La Commission européenne a dévoilé hier une série de règles relatives à l’utilisation de l’intelligence artificielle. Cette liste élaborée par un comité d’experts indépendants, s’inscrit dans le cadre d’une stratégie pour placer l’Europe au premier plan de l’IA. Cette ambition nécessite ainsi un cadre pour que la dimension éthique soit respectée, arguant que les « citoyens devraient avoir un contrôle total sur leurs propres données« . Les lignes directrices de l’UE se basent sur trois composantes. Elle doit dans un premier temps se conformer à la législation en vigueur (en matière de confidentialité des données), elle doit respecter un certain nombre de principes éthiques tels que la diversité ainsi que le « bien-être de la société et l’environnement« . Enfin, elle doit intégrer le principe de transparence afin d’éviter tout impact négatif sur la société.

 

A ce titre, les experts ont rappelé l’importance du facteur “humain” qui doit rester au cœur des technologies liées à l’IA. Celles-ci doivent donc préserver les droits fondamentaux.

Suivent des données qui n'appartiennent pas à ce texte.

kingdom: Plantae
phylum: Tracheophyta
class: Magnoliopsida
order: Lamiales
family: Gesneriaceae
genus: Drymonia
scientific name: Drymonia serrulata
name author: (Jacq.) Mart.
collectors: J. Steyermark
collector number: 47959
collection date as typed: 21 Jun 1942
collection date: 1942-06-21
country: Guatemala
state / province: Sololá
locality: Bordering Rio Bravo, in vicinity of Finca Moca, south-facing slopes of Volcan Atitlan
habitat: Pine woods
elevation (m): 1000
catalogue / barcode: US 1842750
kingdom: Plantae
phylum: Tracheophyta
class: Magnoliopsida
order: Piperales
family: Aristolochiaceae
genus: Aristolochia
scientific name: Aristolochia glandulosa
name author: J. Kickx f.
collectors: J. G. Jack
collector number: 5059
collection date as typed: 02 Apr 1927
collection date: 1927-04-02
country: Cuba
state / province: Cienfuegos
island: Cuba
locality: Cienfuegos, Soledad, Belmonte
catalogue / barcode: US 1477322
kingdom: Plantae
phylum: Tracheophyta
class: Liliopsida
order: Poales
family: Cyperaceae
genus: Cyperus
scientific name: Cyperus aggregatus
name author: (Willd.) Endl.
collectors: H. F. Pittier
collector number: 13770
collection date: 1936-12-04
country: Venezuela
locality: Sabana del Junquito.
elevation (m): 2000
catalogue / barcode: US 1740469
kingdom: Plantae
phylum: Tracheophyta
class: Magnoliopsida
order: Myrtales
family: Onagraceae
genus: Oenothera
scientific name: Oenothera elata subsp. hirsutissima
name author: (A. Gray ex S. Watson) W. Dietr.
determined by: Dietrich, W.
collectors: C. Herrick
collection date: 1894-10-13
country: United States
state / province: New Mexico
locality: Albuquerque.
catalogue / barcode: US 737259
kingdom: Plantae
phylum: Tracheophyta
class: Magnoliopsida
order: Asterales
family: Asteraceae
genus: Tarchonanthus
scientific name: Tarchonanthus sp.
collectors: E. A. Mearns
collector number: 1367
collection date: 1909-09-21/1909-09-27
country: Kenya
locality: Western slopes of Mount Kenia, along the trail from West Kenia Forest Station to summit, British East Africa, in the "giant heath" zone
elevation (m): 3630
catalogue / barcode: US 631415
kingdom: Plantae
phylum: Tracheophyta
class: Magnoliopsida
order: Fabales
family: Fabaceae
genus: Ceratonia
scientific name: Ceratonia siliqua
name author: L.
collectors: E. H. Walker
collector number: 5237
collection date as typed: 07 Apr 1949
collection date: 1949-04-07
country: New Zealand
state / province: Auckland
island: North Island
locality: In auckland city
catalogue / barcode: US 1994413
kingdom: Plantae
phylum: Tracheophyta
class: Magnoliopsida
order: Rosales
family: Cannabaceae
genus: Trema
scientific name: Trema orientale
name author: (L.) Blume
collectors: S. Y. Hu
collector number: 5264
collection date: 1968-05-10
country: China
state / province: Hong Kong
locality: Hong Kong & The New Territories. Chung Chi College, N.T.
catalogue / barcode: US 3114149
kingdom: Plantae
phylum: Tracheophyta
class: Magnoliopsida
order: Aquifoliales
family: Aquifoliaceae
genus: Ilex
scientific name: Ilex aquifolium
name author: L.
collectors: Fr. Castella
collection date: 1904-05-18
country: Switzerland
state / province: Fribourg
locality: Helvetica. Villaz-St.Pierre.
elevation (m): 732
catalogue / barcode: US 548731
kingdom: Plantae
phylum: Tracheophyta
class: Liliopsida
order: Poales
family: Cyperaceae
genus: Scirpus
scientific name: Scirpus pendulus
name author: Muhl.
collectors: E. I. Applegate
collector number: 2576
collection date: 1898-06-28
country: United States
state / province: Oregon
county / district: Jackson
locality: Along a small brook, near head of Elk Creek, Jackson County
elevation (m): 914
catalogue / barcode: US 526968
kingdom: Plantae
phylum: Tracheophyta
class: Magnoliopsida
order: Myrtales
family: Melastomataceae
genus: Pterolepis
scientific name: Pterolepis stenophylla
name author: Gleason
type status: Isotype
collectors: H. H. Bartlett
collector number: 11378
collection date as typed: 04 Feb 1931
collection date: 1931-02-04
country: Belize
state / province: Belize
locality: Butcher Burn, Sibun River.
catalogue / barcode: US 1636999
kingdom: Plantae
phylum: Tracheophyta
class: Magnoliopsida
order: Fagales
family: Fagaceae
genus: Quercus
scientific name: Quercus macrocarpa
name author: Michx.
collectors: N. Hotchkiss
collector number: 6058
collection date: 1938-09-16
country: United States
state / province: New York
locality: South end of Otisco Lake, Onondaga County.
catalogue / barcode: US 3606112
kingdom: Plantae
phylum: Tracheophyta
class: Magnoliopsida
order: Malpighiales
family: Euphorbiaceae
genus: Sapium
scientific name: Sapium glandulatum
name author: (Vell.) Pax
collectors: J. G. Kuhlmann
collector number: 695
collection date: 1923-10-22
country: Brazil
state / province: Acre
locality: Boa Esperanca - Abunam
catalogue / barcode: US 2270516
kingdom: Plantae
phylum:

Cette feuille de route doit guider l’industrie, les instituts de recherche et les autorités publiques dans la pratique. Dans cette perspective, la multinationale IBM, spécialisée dans les services informatiques, s’est engagée à mettre en oeuvre ses lignes directrices. Elle avait d’ailleurs participé à leur élaboration au côté des experts.  

 

L’IA éthique

 

La proposition relative à l’IA éthique est une proposition gagnant-gagnant qui peut devenir un avantage concurrentiel pour l’Europe, en lui permettant de devenir le chef de file d’une IA axée sur le facteur humain, en laquelle les citoyens ont confiance”, a ainsi rappelé Andrus Ansip, vice-président pour le marché unique numérique à la Commission européenne. Le plan présenté en avril à Bruxelles qui intègre ces règles éthiques a plus largement pour objectif d’augmenter les investissements publics et privés de manière à ce qu’ils atteignent au moins 20 milliards d’euros par an au cours de la prochaine décennie. Le but étant d’accroître le volume des données disponibles et ainsi de de rattraper des puissances mondiales telles que les Etats-Unis ou la Chine, qui a annoncé en 2017 un plan d’investissement public de 22 milliards de dollars (18 milliards d’euros) d’ici à 2020.